◆ **What is expected**
Please restate the records below verbatim, omitting every image they hold.

*** Extracted records

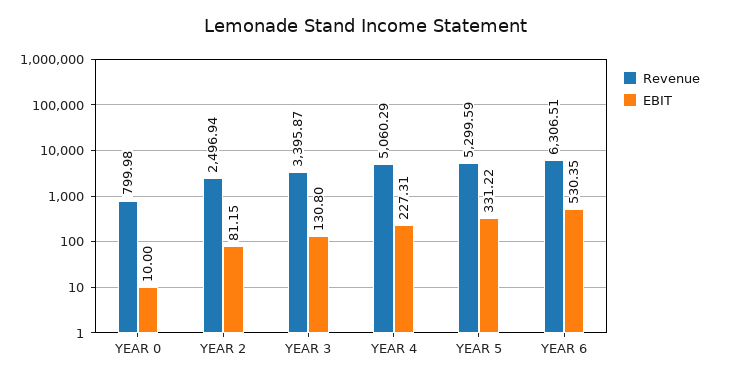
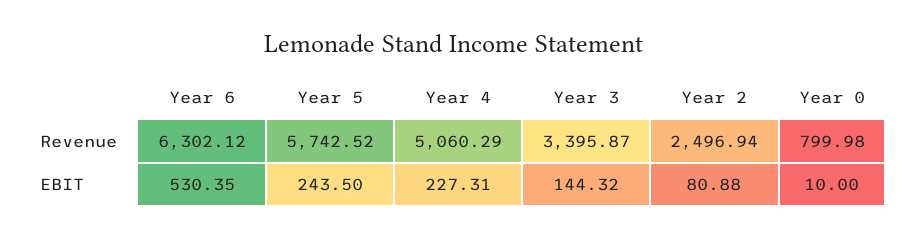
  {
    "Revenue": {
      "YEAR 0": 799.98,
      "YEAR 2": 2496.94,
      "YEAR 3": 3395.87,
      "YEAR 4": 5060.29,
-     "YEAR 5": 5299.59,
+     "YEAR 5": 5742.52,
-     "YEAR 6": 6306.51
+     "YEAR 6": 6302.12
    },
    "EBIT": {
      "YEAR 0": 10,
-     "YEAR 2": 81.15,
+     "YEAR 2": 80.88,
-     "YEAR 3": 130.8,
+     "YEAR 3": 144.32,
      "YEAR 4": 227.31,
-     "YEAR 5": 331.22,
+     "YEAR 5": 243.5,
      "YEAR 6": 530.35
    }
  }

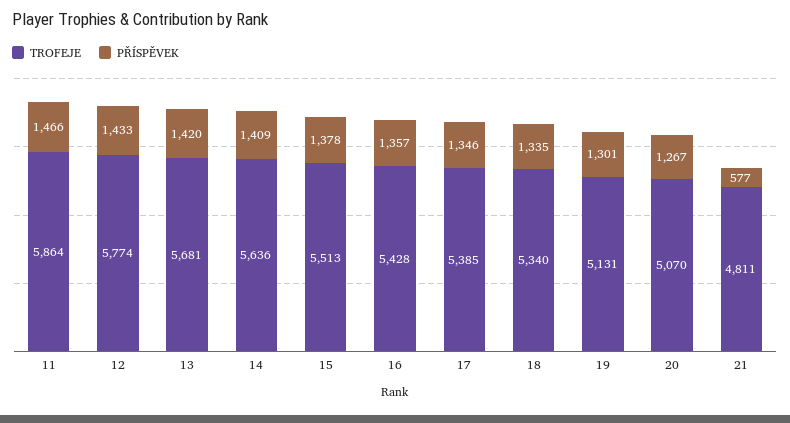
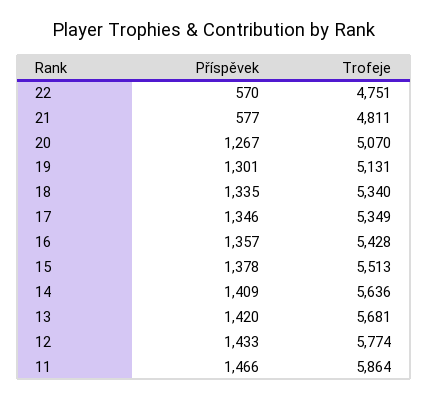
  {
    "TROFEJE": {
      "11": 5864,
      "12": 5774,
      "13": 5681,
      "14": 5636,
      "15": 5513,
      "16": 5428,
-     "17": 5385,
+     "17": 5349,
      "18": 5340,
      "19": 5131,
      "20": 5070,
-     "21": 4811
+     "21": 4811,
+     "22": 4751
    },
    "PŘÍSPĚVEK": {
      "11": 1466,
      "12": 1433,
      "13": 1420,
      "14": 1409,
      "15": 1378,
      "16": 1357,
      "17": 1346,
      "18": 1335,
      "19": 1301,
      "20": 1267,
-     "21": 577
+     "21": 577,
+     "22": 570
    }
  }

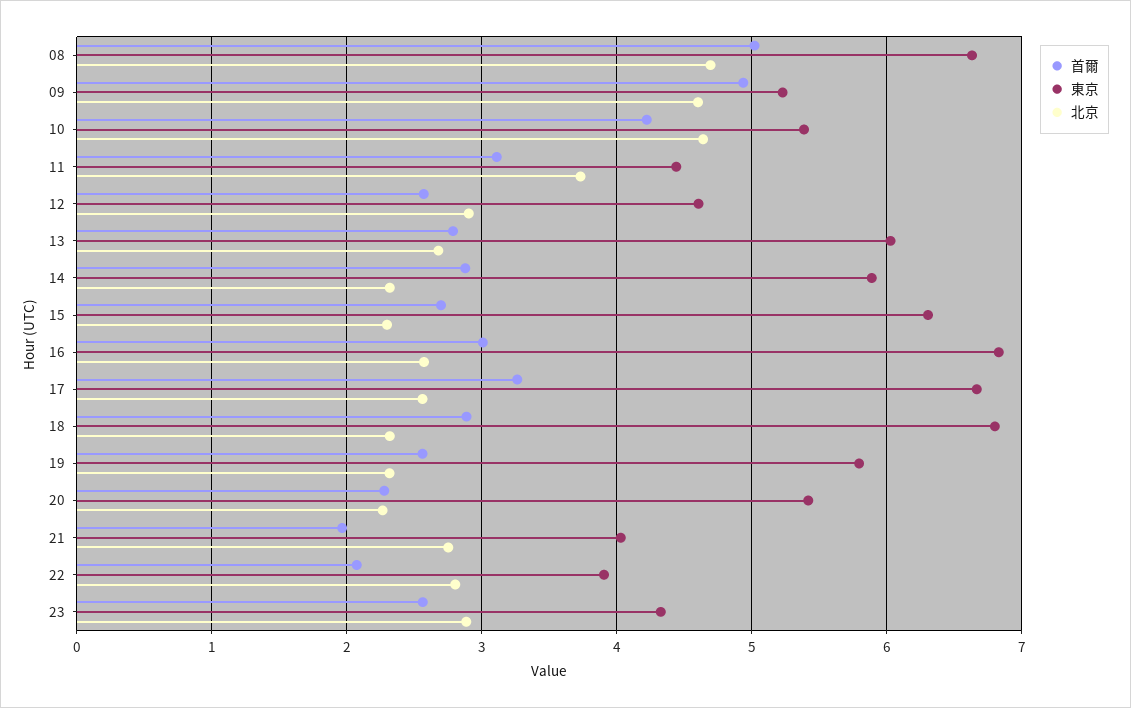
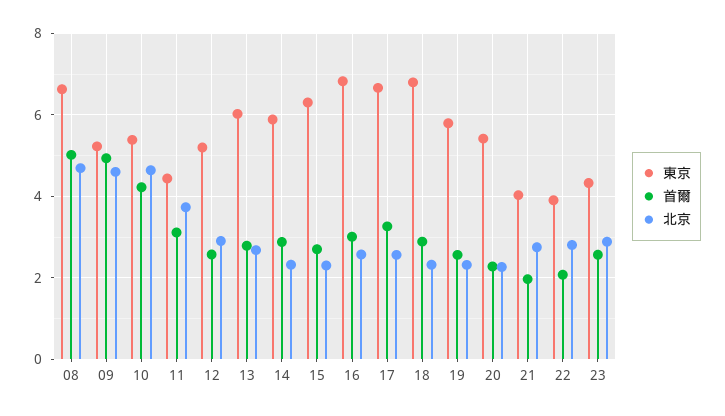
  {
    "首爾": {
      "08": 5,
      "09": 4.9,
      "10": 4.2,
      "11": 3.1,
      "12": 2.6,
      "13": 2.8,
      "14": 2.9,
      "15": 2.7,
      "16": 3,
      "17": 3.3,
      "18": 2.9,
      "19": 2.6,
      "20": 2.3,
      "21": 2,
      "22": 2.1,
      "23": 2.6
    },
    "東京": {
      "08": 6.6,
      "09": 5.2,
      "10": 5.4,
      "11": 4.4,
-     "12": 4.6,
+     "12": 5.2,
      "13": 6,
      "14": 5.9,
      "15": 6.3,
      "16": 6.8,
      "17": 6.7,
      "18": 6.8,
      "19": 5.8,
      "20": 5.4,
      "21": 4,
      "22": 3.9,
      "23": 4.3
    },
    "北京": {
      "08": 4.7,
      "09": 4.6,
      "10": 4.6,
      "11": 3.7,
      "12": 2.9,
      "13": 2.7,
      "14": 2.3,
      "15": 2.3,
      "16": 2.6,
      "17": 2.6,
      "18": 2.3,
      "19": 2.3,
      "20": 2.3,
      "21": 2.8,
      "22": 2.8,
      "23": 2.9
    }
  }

******

◆ **Exercise solution**
  {
    "Revenue": {
      "YEAR 0": 799.98,
      "YEAR 2": 2496.94,
      "YEAR 3": 3395.87,
      "YEAR 4": 5060.29,
-     "YEAR 5": 5299.59,
+     "YEAR 5": 5742.52,
-     "YEAR 6": 6306.51
+     "YEAR 6": 6302.12
    },
    "EBIT": {
      "YEAR 0": 10,
-     "YEAR 2": 81.15,
+     "YEAR 2": 80.88,
-     "YEAR 3": 130.8,
+     "YEAR 3": 144.32,
      "YEAR 4": 227.31,
-     "YEAR 5": 331.22,
+     "YEAR 5": 243.5,
      "YEAR 6": 530.35
    }
  }

  {
    "TROFEJE": {
      "11": 5864,
      "12": 5774,
      "13": 5681,
      "14": 5636,
      "15": 5513,
      "16": 5428,
-     "17": 5385,
+     "17": 5349,
      "18": 5340,
      "19": 5131,
      "20": 5070,
-     "21": 4811
+     "21": 4811,
+     "22": 4751
    },
    "PŘÍSPĚVEK": {
      "11": 1466,
      "12": 1433,
      "13": 1420,
      "14": 1409,
      "15": 1378,
      "16": 1357,
      "17": 1346,
      "18": 1335,
      "19": 1301,
      "20": 1267,
-     "21": 577
+     "21": 577,
+     "22": 570
    }
  }

  {
    "首爾": {
      "08": 5,
      "09": 4.9,
      "10": 4.2,
      "11": 3.1,
      "12": 2.6,
      "13": 2.8,
      "14": 2.9,
      "15": 2.7,
      "16": 3,
      "17": 3.3,
      "18": 2.9,
      "19": 2.6,
      "20": 2.3,
      "21": 2,
      "22": 2.1,
      "23": 2.6
    },
    "東京": {
      "08": 6.6,
      "09": 5.2,
      "10": 5.4,
      "11": 4.4,
-     "12": 4.6,
+     "12": 5.2,
      "13": 6,
      "14": 5.9,
      "15": 6.3,
      "16": 6.8,
      "17": 6.7,
      "18": 6.8,
      "19": 5.8,
      "20": 5.4,
      "21": 4,
      "22": 3.9,
      "23": 4.3
    },
    "北京": {
      "08": 4.7,
      "09": 4.6,
      "10": 4.6,
      "11": 3.7,
      "12": 2.9,
      "13": 2.7,
      "14": 2.3,
      "15": 2.3,
      "16": 2.6,
      "17": 2.6,
      "18": 2.3,
      "19": 2.3,
      "20": 2.3,
      "21": 2.8,
      "22": 2.8,
      "23": 2.9
    }
  }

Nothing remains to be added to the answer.